La de Ucrania no es diferente, sólo que aquí el despiadado genocida no es un arribista local como Karadzić o el ensoberbecido Milosević, sino Putin, el presidente de una superpotencia militar. Las víctimas, nuevamente, europeos con los que compartimos evidentes lazos culturales que van más allá de las competiciones deportivas o del festival de Eurovisión. Por ello, el sentimiento de solidaridad es más intenso y hasta los más exacerbados radicales esconden su xenofobia a la vez que hacen equilibrios funambulistas por su pleitesía a Putin.

En esta guerra hay evidentes cuestiones geoestratégicas que pueden resumirse en el declive de una potencia mundial que se resiste a perder protagonismo y a ser acorralada por el avance de la OTAN y la expansión de la UE en el territorio de la antigua URSS.

En la caída de la Unión Soviética hay un atisbo de la muerte de una civilización que se remonta a la Rusia zarista. Gorbachov, tan clarividente y sensato estadista como ingenuo dirigente, llegó a decir que el futuro de Unión Soviética estaba en Europa, en su integración, no en su conquista. La idea era buena antes de caer en un golpe de Estado que aupó al nuevo totalitarismo del que surgiría Putin, tras el paréntesis etílico del mujeriego Yeltsin.

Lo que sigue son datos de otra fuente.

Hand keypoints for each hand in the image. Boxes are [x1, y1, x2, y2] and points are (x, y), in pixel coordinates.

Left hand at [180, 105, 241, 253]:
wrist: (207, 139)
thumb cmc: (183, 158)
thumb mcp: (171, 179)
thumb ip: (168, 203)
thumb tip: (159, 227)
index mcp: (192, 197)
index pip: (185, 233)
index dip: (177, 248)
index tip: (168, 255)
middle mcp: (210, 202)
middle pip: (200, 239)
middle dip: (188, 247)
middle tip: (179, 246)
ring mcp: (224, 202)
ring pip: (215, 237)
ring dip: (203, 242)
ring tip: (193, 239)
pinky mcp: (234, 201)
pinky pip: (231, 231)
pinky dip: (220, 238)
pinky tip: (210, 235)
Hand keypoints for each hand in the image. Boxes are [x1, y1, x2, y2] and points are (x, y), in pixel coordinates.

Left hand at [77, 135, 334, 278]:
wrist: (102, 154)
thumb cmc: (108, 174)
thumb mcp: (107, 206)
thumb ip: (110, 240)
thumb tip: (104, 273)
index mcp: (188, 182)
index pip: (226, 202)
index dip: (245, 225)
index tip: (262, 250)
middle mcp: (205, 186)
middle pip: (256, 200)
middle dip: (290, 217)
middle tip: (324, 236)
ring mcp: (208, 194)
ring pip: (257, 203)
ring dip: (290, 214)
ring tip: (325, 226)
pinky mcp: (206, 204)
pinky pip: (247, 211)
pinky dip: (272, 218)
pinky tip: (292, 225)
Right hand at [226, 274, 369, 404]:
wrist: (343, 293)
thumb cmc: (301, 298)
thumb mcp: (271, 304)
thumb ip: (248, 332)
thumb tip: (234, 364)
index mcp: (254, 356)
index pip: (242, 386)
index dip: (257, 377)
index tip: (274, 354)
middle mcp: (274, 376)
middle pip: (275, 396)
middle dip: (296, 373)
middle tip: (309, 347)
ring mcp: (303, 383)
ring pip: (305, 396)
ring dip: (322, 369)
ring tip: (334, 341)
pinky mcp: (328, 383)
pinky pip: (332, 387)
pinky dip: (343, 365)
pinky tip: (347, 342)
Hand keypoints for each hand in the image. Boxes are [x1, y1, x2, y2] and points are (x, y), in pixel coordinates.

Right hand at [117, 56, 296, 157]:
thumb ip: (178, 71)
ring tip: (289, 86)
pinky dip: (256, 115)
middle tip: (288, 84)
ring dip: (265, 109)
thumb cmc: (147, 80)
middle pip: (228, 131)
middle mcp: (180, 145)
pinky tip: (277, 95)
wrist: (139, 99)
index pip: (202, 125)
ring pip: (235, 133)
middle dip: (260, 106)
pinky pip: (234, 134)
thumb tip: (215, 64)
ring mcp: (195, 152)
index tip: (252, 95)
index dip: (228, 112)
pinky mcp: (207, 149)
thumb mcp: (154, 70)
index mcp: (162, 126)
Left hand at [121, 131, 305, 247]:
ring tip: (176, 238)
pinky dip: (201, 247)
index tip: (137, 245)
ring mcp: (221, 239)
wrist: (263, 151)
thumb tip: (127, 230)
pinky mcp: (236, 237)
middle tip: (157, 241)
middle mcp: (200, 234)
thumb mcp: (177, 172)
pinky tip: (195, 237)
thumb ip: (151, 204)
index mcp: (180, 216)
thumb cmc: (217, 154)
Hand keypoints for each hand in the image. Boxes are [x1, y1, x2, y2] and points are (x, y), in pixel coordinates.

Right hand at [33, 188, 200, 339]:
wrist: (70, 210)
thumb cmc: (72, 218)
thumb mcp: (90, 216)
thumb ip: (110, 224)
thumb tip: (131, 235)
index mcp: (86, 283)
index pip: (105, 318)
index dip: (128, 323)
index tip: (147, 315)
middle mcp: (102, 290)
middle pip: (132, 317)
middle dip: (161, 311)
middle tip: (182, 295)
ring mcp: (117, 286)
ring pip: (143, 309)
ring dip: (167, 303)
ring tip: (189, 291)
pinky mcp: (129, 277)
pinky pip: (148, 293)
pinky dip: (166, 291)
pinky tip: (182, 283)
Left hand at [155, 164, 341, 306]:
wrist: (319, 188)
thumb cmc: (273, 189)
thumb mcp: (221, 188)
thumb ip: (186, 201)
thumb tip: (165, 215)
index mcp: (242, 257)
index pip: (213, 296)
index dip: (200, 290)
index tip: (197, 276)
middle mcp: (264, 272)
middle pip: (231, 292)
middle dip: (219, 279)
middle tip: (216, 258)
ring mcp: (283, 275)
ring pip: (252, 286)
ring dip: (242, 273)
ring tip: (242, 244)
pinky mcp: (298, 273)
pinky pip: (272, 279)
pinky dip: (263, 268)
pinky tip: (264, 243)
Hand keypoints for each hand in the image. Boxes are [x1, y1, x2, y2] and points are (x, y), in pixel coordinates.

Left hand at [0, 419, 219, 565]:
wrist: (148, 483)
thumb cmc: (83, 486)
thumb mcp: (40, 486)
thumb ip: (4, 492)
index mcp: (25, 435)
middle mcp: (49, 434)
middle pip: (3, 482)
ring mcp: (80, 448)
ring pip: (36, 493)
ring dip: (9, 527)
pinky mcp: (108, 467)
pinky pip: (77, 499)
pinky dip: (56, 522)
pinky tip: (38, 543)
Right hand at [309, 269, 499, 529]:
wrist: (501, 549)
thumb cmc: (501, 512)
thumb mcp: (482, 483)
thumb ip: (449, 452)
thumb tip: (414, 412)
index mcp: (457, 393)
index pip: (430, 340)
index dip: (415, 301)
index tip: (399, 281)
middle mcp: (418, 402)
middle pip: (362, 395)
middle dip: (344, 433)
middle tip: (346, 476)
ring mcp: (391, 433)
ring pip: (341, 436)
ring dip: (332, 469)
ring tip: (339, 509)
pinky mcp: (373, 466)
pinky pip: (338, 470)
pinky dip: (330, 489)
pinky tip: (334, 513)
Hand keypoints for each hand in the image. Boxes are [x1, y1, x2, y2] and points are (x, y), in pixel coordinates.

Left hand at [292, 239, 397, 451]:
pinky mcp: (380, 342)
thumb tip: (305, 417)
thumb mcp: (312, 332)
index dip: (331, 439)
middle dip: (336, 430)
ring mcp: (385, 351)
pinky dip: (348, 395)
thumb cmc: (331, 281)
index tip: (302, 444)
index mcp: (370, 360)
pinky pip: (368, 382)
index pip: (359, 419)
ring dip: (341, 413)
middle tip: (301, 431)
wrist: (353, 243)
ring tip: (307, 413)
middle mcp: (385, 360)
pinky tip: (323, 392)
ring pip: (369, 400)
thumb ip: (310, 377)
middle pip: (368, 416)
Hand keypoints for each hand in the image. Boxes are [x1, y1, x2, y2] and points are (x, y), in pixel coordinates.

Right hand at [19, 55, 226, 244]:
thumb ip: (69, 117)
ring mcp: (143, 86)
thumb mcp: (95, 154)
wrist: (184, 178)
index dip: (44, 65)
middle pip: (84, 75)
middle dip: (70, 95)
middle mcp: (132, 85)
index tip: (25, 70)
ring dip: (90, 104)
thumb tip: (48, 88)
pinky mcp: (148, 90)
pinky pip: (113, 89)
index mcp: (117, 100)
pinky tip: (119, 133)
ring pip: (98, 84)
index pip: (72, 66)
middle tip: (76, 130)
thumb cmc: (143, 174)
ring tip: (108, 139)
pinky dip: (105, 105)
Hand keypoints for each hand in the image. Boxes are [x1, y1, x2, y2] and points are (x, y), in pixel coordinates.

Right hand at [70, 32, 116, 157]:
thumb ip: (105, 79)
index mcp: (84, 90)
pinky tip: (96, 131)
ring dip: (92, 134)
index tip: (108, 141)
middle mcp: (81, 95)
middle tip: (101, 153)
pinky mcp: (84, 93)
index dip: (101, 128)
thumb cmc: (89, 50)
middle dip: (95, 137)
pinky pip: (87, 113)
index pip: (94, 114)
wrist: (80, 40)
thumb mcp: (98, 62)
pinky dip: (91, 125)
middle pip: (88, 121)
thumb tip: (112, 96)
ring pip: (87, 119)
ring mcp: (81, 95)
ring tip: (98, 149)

No debemos olvidar que la llamada aldea global es un palenque donde se debate una confrontación de civilizaciones. El hombre es animal político, decía Aristóteles, el individuo que alcanza su plenitud en la polis. Pero es nuestro contemporáneo Spengler en La decadencia de occidente, quien nos presenta las civilizaciones como entes vivos, autónomos, que nacen, crecen y mueren para dar lugar a otras. Cuando dos o más coinciden en el mismo tiempo, la convivencia suele ser más entre hostiles que entre afines.

Cada acto bélico de impiedad, de crueldad contra la población civil nos revuelve la conciencia. Cada ametrallamiento y cada bombardeo sobre colegios y hospitales, sobre los convoyes humanitarios, sobre víctimas inocentes, cometidos además por un ejército mucho mejor pertrechado que abusa de su superior capacidad letal, nos golpea como si nuestra inacción fuera también cómplice de la masacre.

La Europa pacifista y defensora de los derechos humanos es una de las cimas de la civilización occidental, pero también el resultado de muchos siglos de guerra, crueldad y fanatismo religioso. La sociedad que hoy tenemos tuvo que renacer tras el holocausto genocida del nazismo. Esa experiencia trágica generó una reacción inversa. Para construir los cimientos de un largo periodo de paz surgió lo que hoy es la Unión Europea como estructura institucional en la que confluyen intereses comunes, económicos, políticos, geoestratégicos, que contribuyen a la superación de los conflictos mediante mecanismos preestablecidos. Pero también un sentimiento pacifista fuertemente arraigado entre la población, del que ha germinado una sensibilidad especial contra las armas y las guerras. La de Putin nos sitúa en la tesitura de fortalecer la Unión Europea con una política exterior común que incluya también una fuerza militar que sea autónoma del socio americano. El viejo adagio de César: si vis pacem, para bellum, si quieres la paz, prepara la guerra, planea como una maldición, pero es también un reto, el de una Europa que ha de recuperar su lugar en un mundo de civilizaciones enfrentadas sin renunciar a sus principios y valores.